From the Guidelines
For a patient with cellulitis of the buttock who is allergic to cefzil (cefprozil), a suitable empiric antibiotic would be clindamycin 300-450 mg orally every 6-8 hours for 5-10 days. Clindamycin provides good coverage against the most common causative organisms of cellulitis, including Staphylococcus aureus (including many MRSA strains) and Streptococcus species, as recommended by the Infectious Diseases Society of America 1. If MRSA is a significant concern in your area, trimethoprim-sulfamethoxazole (TMP-SMX) 1-2 double-strength tablets twice daily for 5-10 days is another option, though it has less reliable activity against Streptococcus 1. For patients with severe penicillin allergies who cannot tolerate cephalosporins, doxycycline 100 mg twice daily for 5-10 days can also be considered 1. The duration of therapy should be guided by clinical response, with most uncomplicated cases resolving within 5-7 days of treatment, as supported by a 2014 update by the Infectious Diseases Society of America 1. If the patient shows signs of systemic illness (fever, tachycardia) or has significant comorbidities, hospitalization for intravenous antibiotics may be necessary. The choice of antibiotic should also consider local resistance patterns and be adjusted based on culture results if available. Key considerations include:
- Coverage for both Staphylococcus aureus and Streptococcus species
- Local resistance patterns
- Patient's allergy history and comorbidities
- Clinical response and potential need for hospitalization
- Adjustment of antibiotic therapy based on culture results, as recommended by the Infectious Diseases Society of America 1.
From the FDA Drug Label
Clindamycin is indicated in the treatment of serious infections caused by susceptible anaerobic bacteria. Clindamycin is also indicated in the treatment of serious infections due to susceptible strains of streptococci, pneumococci, and staphylocci Its use should be reserved for penicillin-allergic patients or other patients for whom, in the judgment of the physician, a penicillin is inappropriate. Serious skin and soft tissue infections; To reduce the development of drug-resistant bacteria and maintain the effectiveness of clindamycin hydrochloride and other antibacterial drugs, clindamycin hydrochloride should be used only to treat or prevent infections that are proven or strongly suspected to be caused by susceptible bacteria
A suitable empiric antibiotic for a patient with cellulitis of the buttock who is allergic to cefzil (Cefprozil) is clindamycin (PO), as it is indicated for the treatment of serious skin and soft tissue infections, including those caused by streptococci and staphylococci, which are common causes of cellulitis 2.
- Key considerations:
- Bacteriologic studies should be performed to determine the causative organisms and their susceptibility to clindamycin.
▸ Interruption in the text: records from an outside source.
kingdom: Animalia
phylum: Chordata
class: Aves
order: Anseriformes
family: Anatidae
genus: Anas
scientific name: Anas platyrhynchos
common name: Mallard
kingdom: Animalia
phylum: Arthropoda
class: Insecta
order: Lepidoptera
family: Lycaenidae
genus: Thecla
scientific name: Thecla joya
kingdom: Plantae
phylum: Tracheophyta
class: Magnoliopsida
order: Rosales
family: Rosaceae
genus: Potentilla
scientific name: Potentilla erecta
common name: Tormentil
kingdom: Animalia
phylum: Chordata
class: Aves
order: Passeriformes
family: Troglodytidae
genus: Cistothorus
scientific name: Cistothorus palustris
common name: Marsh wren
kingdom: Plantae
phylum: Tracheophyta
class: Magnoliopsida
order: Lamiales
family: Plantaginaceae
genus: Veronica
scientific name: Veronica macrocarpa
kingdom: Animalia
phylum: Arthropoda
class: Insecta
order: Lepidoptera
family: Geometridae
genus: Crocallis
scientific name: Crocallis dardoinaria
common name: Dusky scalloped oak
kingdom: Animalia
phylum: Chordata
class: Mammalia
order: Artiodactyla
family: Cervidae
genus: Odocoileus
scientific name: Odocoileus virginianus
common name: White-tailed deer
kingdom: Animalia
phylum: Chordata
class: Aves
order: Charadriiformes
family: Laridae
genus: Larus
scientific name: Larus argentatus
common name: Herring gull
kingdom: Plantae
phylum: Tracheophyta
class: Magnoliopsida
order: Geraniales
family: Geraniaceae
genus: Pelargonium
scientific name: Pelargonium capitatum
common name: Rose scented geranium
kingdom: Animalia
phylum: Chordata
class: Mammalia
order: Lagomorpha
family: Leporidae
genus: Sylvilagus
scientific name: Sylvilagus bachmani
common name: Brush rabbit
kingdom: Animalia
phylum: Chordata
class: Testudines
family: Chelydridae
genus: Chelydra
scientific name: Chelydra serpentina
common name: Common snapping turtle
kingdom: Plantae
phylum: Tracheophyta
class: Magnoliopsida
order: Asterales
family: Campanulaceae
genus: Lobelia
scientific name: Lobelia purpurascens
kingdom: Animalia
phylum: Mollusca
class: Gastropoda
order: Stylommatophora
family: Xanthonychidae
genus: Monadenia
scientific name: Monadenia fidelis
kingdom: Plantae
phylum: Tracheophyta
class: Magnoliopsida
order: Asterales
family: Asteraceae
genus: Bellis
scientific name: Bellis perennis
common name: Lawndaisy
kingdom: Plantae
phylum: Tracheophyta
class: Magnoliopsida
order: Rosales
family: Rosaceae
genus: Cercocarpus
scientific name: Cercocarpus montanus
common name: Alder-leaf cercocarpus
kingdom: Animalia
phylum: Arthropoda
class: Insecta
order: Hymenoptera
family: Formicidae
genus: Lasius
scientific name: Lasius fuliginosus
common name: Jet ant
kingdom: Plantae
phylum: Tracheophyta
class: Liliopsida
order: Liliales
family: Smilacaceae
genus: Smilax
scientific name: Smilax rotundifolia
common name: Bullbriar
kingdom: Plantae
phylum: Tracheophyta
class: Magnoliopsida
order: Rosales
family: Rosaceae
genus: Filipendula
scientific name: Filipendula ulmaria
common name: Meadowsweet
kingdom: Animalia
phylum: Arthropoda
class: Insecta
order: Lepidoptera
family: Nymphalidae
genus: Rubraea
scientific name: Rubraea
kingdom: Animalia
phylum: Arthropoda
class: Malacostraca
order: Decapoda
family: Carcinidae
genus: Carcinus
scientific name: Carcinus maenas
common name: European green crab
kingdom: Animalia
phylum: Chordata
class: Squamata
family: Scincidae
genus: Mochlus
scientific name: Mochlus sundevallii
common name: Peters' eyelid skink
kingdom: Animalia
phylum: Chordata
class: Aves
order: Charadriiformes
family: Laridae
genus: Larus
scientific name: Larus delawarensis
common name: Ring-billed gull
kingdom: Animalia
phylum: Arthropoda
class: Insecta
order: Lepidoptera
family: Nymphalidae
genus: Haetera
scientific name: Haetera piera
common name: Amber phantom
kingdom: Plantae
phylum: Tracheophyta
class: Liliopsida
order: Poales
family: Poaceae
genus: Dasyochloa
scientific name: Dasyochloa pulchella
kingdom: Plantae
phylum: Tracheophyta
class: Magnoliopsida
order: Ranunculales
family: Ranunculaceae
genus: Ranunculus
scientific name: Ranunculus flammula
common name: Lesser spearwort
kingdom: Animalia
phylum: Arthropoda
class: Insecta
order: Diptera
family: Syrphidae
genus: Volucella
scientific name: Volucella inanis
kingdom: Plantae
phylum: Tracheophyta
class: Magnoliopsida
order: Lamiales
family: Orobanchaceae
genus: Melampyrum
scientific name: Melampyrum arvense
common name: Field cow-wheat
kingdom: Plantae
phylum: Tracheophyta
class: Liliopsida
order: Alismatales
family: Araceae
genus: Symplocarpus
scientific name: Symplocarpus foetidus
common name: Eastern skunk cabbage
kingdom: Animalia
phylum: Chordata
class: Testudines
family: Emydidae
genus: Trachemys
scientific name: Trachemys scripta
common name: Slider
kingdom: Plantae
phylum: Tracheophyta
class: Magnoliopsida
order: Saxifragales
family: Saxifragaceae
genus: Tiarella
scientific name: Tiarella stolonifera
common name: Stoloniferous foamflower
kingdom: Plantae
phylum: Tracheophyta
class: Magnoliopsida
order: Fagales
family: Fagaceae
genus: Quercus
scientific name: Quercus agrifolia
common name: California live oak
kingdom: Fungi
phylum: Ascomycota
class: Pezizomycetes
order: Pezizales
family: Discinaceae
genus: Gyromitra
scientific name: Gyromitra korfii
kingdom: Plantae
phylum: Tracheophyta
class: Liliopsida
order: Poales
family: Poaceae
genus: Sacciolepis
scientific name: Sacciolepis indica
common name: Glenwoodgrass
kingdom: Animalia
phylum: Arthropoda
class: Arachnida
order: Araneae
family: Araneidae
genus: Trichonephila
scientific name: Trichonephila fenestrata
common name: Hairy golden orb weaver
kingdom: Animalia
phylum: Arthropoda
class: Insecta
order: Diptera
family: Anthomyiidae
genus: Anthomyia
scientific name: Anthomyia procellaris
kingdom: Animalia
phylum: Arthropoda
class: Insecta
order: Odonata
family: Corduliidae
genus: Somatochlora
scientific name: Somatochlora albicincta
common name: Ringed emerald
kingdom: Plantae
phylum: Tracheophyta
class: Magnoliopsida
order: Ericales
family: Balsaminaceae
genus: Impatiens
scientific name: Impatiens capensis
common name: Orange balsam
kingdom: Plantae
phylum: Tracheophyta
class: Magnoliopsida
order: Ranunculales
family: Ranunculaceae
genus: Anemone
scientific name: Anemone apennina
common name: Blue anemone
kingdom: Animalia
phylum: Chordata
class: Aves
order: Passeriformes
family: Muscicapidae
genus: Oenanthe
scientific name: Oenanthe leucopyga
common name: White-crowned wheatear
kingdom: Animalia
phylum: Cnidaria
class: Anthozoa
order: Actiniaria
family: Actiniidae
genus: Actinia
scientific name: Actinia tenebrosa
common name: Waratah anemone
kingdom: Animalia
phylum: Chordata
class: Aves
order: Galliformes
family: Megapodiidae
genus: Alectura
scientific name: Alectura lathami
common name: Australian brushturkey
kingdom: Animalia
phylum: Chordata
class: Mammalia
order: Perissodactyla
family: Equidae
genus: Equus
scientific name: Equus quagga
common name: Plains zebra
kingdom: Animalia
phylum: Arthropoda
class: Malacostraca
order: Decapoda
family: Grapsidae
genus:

- Local epidemiology and susceptibility patterns may contribute to the empiric selection of therapy.
From the Research
Empiric Antibiotic Options for Cellulitis of the Buttock with Allergy to Cefzil
Given the patient's allergy to cefzil (Cefprozil), a cephalosporin antibiotic, alternative empiric antibiotic options for cellulitis of the buttock need to be considered.
- First-line treatment options: According to 3, dicloxacillin or cephalexin are the oral therapies of choice when methicillin-resistant Staphylococcus aureus (MRSA) is not a concern. However, since the patient is allergic to cefzil, a cephalosporin, cephalexin may not be suitable due to the risk of cross-reactivity.
- Alternative options:
- Penicillin or amoxicillin may be considered as alternative options, as they are effective against β-hemolytic streptococci and methicillin-sensitive Staphylococcus aureus, which are common causes of cellulitis 4.
- Clindamycin is another option, which has been shown to be effective in treating cellulitis, especially in cases where MRSA is a concern 5.
- Trimethoprim-sulfamethoxazole may also be considered, as it has been shown to have a high treatment success rate for cellulitis, especially in areas with a high prevalence of community-associated MRSA infections 5.
- Considerations: The choice of empiric antibiotic should be based on the severity of the cellulitis, the presence of risk factors for MRSA, and the patient's allergy history. It is essential to note that the diagnosis of cellulitis is primarily based on history and physical examination, and laboratory tests may not always be helpful in confirming the diagnosis 6.
In summary, suitable empiric antibiotic options for a patient with cellulitis of the buttock who is allergic to cefzil include penicillin, amoxicillin, clindamycin, or trimethoprim-sulfamethoxazole, depending on the severity of the infection and the presence of risk factors for MRSA, as suggested by 3, 6, 4, 5.